Рабочее место художника – Вселенная, не меньше. Она – его натурщица.  В своем воображении он запускает процесс, асимметричный творению мира и  разворачивает спираль времени в обратную сторону, собирает все, что рассеяла  энтропия. Для этого Бог и создал человека. Творец вездесущ и художник улавливает следы его присутствия в каждой малости бытия. Бог не может осуществить своей полноты, не обнаруживаясь в воображении человека. Художник задумывается о дистанции между человеком и Богом.  Он понимает, что бессмертие невозможно. Человек – это смертность Бога, который пожелал выделиться из непрерывной самодовлеющей вечности. Но для этого ему надо перестать быть собой и он умирает. И в этот миг его заменяет человек. Бог воскресает вновь и вновь, а люди сменяются поколениями. Человек и Бог –  две ипостаси единого существа.

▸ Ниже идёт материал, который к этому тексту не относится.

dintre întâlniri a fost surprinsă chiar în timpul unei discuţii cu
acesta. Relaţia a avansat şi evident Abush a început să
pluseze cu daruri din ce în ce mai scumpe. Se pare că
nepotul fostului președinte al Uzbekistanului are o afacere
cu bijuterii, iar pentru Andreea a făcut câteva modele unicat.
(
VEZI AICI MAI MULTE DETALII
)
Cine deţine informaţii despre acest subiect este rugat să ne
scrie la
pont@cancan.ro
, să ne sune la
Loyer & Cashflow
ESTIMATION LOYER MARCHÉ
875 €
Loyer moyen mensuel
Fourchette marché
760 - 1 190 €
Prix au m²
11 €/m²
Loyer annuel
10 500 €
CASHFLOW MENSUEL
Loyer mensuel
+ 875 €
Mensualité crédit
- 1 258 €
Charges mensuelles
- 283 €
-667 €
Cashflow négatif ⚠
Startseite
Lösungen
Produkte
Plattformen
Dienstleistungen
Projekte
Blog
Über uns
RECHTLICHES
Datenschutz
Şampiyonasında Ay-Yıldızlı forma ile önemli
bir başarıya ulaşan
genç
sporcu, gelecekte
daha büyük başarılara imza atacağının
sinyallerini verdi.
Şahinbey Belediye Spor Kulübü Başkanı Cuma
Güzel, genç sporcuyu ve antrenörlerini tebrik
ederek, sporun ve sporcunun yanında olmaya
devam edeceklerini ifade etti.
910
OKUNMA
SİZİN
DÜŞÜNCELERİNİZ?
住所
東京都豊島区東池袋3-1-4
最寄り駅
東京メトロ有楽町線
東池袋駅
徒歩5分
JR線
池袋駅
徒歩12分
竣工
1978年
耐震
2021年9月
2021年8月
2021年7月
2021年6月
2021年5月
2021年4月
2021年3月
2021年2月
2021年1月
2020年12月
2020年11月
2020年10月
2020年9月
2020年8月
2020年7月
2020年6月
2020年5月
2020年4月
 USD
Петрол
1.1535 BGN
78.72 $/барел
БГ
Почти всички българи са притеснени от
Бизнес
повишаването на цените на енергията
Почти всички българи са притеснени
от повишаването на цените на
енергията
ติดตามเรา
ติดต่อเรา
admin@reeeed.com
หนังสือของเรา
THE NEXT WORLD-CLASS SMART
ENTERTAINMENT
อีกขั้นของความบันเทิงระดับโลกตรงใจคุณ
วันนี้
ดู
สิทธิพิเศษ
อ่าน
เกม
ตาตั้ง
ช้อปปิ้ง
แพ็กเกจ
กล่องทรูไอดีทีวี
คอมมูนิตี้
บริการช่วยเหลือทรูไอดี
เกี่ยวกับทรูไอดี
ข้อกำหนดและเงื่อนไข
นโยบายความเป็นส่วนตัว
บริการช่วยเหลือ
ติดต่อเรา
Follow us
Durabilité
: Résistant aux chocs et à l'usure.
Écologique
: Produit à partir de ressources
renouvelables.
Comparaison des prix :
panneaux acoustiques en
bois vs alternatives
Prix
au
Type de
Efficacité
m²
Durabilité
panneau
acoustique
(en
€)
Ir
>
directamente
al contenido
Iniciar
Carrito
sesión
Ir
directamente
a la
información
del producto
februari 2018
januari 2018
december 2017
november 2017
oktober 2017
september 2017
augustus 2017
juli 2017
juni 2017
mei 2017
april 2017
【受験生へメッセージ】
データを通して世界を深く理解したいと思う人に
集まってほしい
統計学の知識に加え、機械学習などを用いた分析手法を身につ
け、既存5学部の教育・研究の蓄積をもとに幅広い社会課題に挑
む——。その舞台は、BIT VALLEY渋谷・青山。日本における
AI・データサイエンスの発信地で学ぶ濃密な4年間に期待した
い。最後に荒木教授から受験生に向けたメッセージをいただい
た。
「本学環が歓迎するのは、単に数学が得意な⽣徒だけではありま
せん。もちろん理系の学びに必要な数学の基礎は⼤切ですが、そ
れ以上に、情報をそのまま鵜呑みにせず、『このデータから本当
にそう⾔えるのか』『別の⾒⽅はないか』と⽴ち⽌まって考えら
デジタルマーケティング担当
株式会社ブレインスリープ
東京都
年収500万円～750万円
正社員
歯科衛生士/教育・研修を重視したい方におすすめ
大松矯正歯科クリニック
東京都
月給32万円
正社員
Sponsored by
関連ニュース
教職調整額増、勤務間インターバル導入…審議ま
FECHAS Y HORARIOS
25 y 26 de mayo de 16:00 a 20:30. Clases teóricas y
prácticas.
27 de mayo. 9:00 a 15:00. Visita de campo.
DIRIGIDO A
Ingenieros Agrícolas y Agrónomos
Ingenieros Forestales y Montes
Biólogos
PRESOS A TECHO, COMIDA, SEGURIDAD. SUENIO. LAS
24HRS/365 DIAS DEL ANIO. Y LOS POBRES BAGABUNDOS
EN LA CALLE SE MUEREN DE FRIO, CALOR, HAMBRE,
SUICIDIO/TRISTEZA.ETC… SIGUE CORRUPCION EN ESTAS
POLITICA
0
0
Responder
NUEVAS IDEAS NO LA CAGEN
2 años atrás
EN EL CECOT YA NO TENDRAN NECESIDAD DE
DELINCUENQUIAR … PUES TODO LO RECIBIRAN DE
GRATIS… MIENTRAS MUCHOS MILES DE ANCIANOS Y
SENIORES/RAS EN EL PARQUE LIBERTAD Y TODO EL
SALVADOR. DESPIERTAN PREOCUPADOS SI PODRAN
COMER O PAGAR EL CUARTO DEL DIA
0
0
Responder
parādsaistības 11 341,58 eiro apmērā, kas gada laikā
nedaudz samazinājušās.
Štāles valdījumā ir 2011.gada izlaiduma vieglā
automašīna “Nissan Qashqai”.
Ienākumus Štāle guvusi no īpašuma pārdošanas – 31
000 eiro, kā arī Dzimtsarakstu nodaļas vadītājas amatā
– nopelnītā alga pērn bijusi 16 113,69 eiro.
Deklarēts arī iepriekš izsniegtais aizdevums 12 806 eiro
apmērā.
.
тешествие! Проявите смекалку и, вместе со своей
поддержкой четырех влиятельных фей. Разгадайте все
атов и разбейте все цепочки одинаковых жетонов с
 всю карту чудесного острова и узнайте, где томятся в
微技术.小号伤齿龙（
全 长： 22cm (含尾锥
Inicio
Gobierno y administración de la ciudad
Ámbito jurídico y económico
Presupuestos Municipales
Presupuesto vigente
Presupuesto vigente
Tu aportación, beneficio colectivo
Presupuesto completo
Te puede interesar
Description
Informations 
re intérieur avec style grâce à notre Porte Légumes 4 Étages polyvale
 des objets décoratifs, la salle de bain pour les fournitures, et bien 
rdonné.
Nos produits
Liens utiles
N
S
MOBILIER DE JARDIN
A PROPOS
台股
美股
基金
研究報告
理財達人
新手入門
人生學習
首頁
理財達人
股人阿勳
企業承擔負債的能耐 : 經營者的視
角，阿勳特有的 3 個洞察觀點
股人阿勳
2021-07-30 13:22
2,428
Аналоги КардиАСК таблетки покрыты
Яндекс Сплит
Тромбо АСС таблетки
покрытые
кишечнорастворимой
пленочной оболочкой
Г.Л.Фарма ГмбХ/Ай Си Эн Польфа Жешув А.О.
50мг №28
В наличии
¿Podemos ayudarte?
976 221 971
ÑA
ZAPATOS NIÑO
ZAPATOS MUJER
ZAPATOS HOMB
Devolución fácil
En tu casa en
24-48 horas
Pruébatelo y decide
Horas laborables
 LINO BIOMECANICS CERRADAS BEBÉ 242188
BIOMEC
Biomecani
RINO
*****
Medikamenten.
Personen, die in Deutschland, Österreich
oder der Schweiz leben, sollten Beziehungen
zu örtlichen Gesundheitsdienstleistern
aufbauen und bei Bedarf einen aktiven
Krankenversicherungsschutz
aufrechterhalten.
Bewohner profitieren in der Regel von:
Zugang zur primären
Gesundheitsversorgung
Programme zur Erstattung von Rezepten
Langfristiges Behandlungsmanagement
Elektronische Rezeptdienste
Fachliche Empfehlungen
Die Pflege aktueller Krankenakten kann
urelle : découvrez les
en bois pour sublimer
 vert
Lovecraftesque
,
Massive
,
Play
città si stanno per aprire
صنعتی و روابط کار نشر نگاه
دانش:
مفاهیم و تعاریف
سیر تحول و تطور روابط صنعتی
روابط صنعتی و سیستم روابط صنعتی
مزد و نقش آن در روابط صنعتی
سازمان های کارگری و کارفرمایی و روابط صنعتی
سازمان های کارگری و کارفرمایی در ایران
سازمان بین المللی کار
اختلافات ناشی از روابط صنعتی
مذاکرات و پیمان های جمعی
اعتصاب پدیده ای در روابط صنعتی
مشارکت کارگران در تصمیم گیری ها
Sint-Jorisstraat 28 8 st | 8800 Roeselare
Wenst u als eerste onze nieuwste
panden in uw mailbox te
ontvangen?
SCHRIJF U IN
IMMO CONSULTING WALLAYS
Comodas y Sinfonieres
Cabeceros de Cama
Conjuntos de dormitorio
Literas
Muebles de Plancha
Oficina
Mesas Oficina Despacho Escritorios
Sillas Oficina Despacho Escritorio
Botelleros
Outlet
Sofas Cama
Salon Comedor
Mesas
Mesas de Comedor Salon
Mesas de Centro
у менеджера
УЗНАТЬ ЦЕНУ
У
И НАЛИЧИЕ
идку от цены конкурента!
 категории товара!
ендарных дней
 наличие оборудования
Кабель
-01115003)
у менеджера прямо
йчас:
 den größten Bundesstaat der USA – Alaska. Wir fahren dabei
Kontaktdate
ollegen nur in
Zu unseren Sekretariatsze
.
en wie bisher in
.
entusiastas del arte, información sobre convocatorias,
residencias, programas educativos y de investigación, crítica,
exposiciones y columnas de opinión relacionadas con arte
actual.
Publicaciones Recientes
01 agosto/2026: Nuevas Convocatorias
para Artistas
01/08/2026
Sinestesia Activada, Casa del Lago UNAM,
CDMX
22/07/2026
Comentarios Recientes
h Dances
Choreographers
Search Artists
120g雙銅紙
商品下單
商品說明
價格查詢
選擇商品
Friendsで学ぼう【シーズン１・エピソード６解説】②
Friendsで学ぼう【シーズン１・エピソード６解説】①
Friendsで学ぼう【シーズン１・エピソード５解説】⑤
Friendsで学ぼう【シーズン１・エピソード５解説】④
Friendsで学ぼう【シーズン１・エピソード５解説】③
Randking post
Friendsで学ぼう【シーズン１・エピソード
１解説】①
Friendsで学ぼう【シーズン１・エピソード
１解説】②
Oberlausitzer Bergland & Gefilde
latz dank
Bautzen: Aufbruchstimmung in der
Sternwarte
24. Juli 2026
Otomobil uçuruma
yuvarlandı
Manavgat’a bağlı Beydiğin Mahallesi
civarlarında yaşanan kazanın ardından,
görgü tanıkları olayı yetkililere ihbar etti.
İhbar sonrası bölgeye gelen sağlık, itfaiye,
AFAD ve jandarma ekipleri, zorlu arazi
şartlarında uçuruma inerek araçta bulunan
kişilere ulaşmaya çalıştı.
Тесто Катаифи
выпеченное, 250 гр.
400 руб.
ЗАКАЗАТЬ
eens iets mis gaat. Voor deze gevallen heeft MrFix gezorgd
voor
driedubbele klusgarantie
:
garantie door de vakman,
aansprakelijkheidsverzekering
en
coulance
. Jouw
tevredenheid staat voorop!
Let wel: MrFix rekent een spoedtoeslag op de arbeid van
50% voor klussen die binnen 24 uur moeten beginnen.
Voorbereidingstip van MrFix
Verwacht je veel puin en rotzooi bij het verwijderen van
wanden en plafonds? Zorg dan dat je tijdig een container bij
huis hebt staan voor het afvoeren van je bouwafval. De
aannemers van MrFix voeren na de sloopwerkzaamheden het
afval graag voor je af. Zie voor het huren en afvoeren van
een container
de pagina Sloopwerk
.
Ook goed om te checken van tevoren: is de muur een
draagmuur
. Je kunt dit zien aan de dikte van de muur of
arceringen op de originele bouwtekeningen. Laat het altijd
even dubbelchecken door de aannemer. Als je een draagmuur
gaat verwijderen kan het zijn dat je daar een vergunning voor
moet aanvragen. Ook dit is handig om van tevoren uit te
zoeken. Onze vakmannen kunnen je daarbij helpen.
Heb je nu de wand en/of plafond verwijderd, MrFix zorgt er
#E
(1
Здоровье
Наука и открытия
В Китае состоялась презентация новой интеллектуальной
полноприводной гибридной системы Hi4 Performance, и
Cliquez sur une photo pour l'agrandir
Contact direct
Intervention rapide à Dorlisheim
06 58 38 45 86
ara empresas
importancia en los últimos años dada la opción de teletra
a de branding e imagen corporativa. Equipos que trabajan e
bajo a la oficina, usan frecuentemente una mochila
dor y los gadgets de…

А еще я додумался и записал в дневнике в 1984 году: «Вещи не даны  мне непосредственно. Более того, никаких вещей в природе нет: они – условное изобретение человеческого ума. Есть единое тело Вселенной, неразрывное, неуничтожимое, не начинающееся и не кончающееся. Мы искусственно вырезаем из него кусочки. Как из дерева вырезают солдатиков, отвлекаясь от камбия, эпидермиса, тока соков, хлорофилла и т.д.»

Эти  мысли тревожили с юности и я хотел  писать об этом. Но я считал их ересью, которая не сочеталось с образом советского человека, строителя коммунизма. Многие  сочиняли  «в стол», для потомков, а я не хотел.  Может быть,  не хватало дерзости (или толики безумия), чтобы возвести себя в степень гения. И в  диссиденты двинул добровольно: чтобы добывать свободу для себя и для всех.  Это был мой долг,  потому что десять лет изобретательно помогал  своим пером системе поддерживать коммунистический миф.

Когда советский режим рухнул, можно  было вернуться к перу, но логика борьбы не отпускала  и волокла  дальше, прельщая  надеждой, что  в любой  миг смогу дезертировать.  

Но нет-нет, да и накатывало тревожное: продлись  вице-губернаторская карьера  еще несколько лет,  чиновничий суховей иссушит душу  и останусь я до конца дней своих  функционером - политизированным, раздражительным, мелочным, подозрительным. Когда становилось совсем невмоготу, спускался во внутренний дворик Белого дома, где стояла зеленая «Нива». Вице-губернаторам полагалась  вторая машина. Я выпросил ее, чтобы не  задерживать  допоздна Васильича,  и после шести вечера отпускал его,  а   домой  добирался  сам.  Иногда на  «Ниве»  совершал  побег -    переносил совещание   или встречу, усаживался  за руль и катил по городским улицам. Добирался   до   окраинных переулков, особенно изумительных летом, прикрытых кронами яблонь и  грецких орехов.  Дорога втягивала в себя  и под шорох шуршащих шин душа наливалась чудным покоем. И однажды мелькнуло:  а не это ли счастье? Не  сменить ли  профессию и  вместо сидения в президиумах нестись по ровной пустынной  дороге, иссякающей неведомо, где в бесконечности, и погружаться в состояние, описанное Владимиром Набоковым: «Ах, какое это было время! Я не только никому на свете не был нужен, но даже не мог вообразить такие обстоятельства, при которых кому-либо было дело до меня»?

А в голове стучало: «Вам не скучно работать чиновником?»